DUBAI: La BBC World Service organisera le 10 juin à Marrakech une édition spéciale de son émission de débat international BBC World Questions, centrée sur la place des femmes dans une société en pleine évolution.

À l’heure où une nouvelle génération porte des revendications en faveur du changement, les questions liées aux droits des femmes, à la foi et à la réforme du droit de la famille occupent une place croissante dans le débat public. Cette émission entend donner la parole aux jeunes Marocaines et mettre en lumière leurs aspirations, leurs préoccupations et leur vision de l’avenir.

Animée par le journaliste Jonny Dymond, l’émission réunira un panel de personnalités engagées dans les questions d’égalité et de participation des femmes à la vie publique. Parmi les intervenantes figurent la rappeuse et chanteuse Frizzy, connue pour son implication dans la campagne pour l’égalité des femmes « The Time Has Come », Meryem Redouane, responsable de la section féminine de la Fédération islamique internationale des organisations étudiantes (IIFSO), Kaoutar Rias, étudiante à l’École nationale d’architecture de Tétouan et membre du Conseil national du renouveau étudiant (OREMA), ainsi que Yousra Salhi, créatrice de contenu numérique féministe et militante pour les droits des femmes.

Les discussions porteront notamment sur le mariage des mineures, la polygamie, les règles d’héritage, le harcèlement sexuel, ainsi que les questions de liberté individuelle et de pudeur. Fidèle au format de BBC World Questions, le public présent jouera un rôle central en posant directement ses questions aux intervenantes.

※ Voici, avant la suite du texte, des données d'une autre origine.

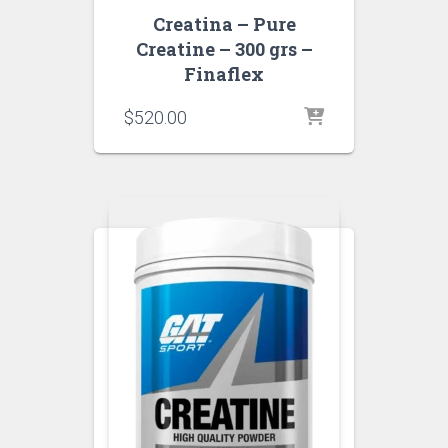
Creatina – Pure
Creatine – 300 grs –
Finaflex
$
520.00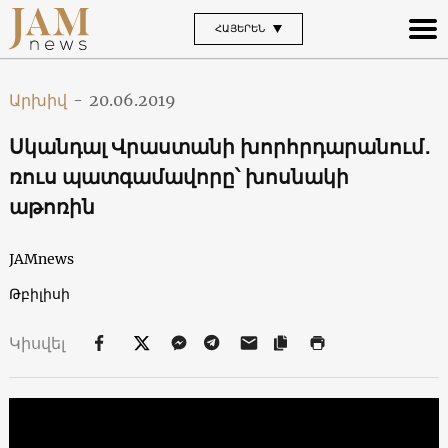
ՀԱՅԵՐԵՆ
Արխիվ
-
20.06.2019
Սկանդալ Վրաստանի խորհրդարանում․
ռուս պատգամավորը՝ խոսնակի
աթոռին
JAMnews
Թբիլիսի
Կիսվել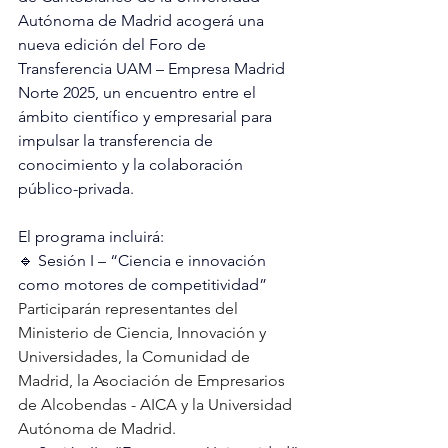
Autónoma de Madrid acogerá una 
nueva edición del Foro de 
Transferencia UAM – Empresa Madrid 
Norte 2025, un encuentro entre el 
ámbito científico y empresarial para 
impulsar la transferencia de 
conocimiento y la colaboración 
público-privada.
El programa incluirá:
🔹 Sesión I – “Ciencia e innovación 
como motores de competitividad”
Participarán representantes del 
Ministerio de Ciencia, Innovación y 
Universidades, la Comunidad de 
Madrid, la Asociación de Empresarios 
de Alcobendas - AICA y la Universidad 
Autónoma de Madrid. 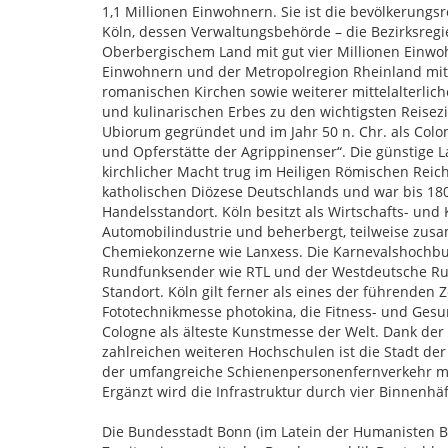
1,1 Millionen Einwohnern. Sie ist die bevölkerung
Köln, dessen Verwaltungsbehörde – die Bezirksregi
Oberbergischem Land mit gut vier Millionen Einwo
Einwohnern und der Metropolregion Rheinland mit
romanischen Kirchen sowie weiterer mittelalterlic
und kulinarischen Erbes zu den wichtigsten Reise
Ubiorum gegründet und im Jahr 50 n. Chr. als Colo
und Opferstätte der Agrippinenser“. Die günstige
kirchlicher Macht trug im Heiligen Römischen Reich
katholischen Diözese Deutschlands und war bis 1803
Handelsstandort. Köln besitzt als Wirtschafts- und
Automobilindustrie und beherbergt, teilweise zusa
Chemiekonzerne wie Lanxess. Die Karnevalshochburg
Rundfunksender wie RTL und der Westdeutsche Ru
Standort. Köln gilt ferner als eines der führenden
Fototechnikmesse photokina, die Fitness- und Ges
Cologne als älteste Kunstmesse der Welt. Dank der
zahlreichen weiteren Hochschulen ist die Stadt de
der umfangreiche Schienenpersonenfernverkehr mi
Ergänzt wird die Infrastruktur durch vier Binnenh
Die Bundesstadt Bonn (im Latein der Humanisten B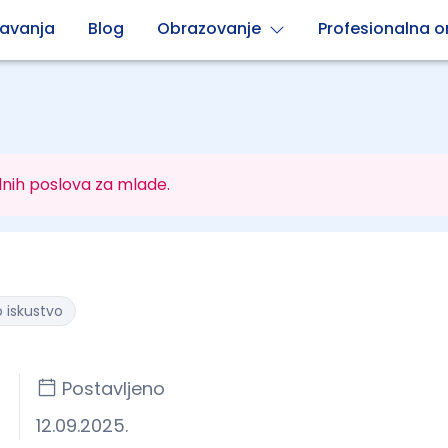
avanja
Blog
Obrazovanje
Profesionalna or
nih poslova za mlade.
 iskustvo
Postavljeno
12.09.2025.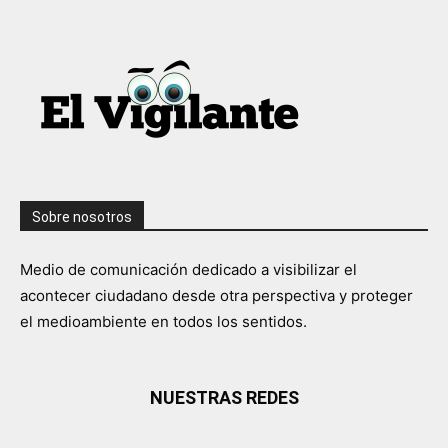
Sobre nosotros
Medio de comunicación dedicado a visibilizar el
acontecer ciudadano desde otra perspectiva y proteger
el medioambiente en todos los sentidos.
NUESTRAS REDES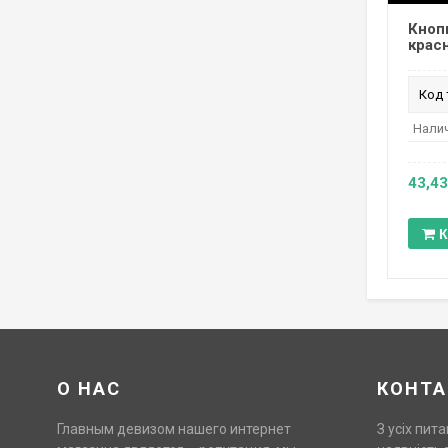
Кноп
красн
Код 
Налич
43,43
К
О НАС
КОНТА
Главным девизом нашего интернет
З усіх пита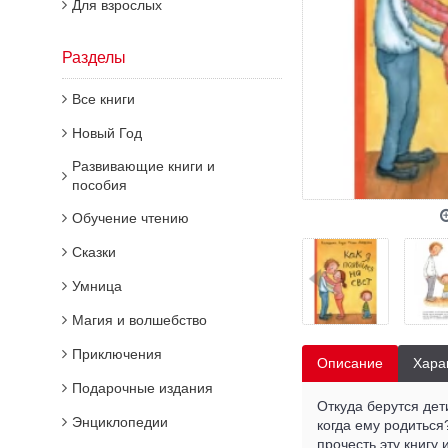
Для взрослых
Разделы
Все книги
Новый Год
Развивающие книги и
пособия
Обучение чтению
Сказки
Умница
Магия и волшебство
Приключения
Описание
Хара
Подарочные издания
Откуда берутся дет
Энциклопедии
когда ему родиться
прочесть эту книгу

Gwenan Roberts, responsable des commandes éditoriales au BBC World Service, s’est félicitée de la tenue de cette édition à Marrakech. « Nous sommes ravis de venir à Marrakech et impatients d’entendre directement notre panel et notre public sur la manière dont les femmes marocaines perçoivent leur place dans la société et les évolutions culturelles en cours », a-t-elle déclaré.

L’événement se tiendra au centre Les Étoiles de Jemaa el-Fna à Marrakech et est organisé en partenariat avec BBC News Arabic et la Fondation Ali Zaoua. L’enregistrement sera diffusé à l’échelle mondiale à la radio, à la télévision et sur les plateformes numériques de la BBC.

Pour Gwenan Roberts, rédactrice en chef des commandes à BBC World Service, cette édition représente une occasion unique d’entendre directement les jeunes Marocaines sur leur place dans la société et sur les transformations culturelles qui traversent actuellement le pays.

L’émission sera diffusée pour la première fois sur BBC World Service Radio le 13 juin avant d’être mise à disposition en ligne, sur BBC Sounds et sur les principales plateformes de podcasts. Une version télévisée sera également proposée à partir du 20 juin sur les chaînes et plateformes numériques de la BBC.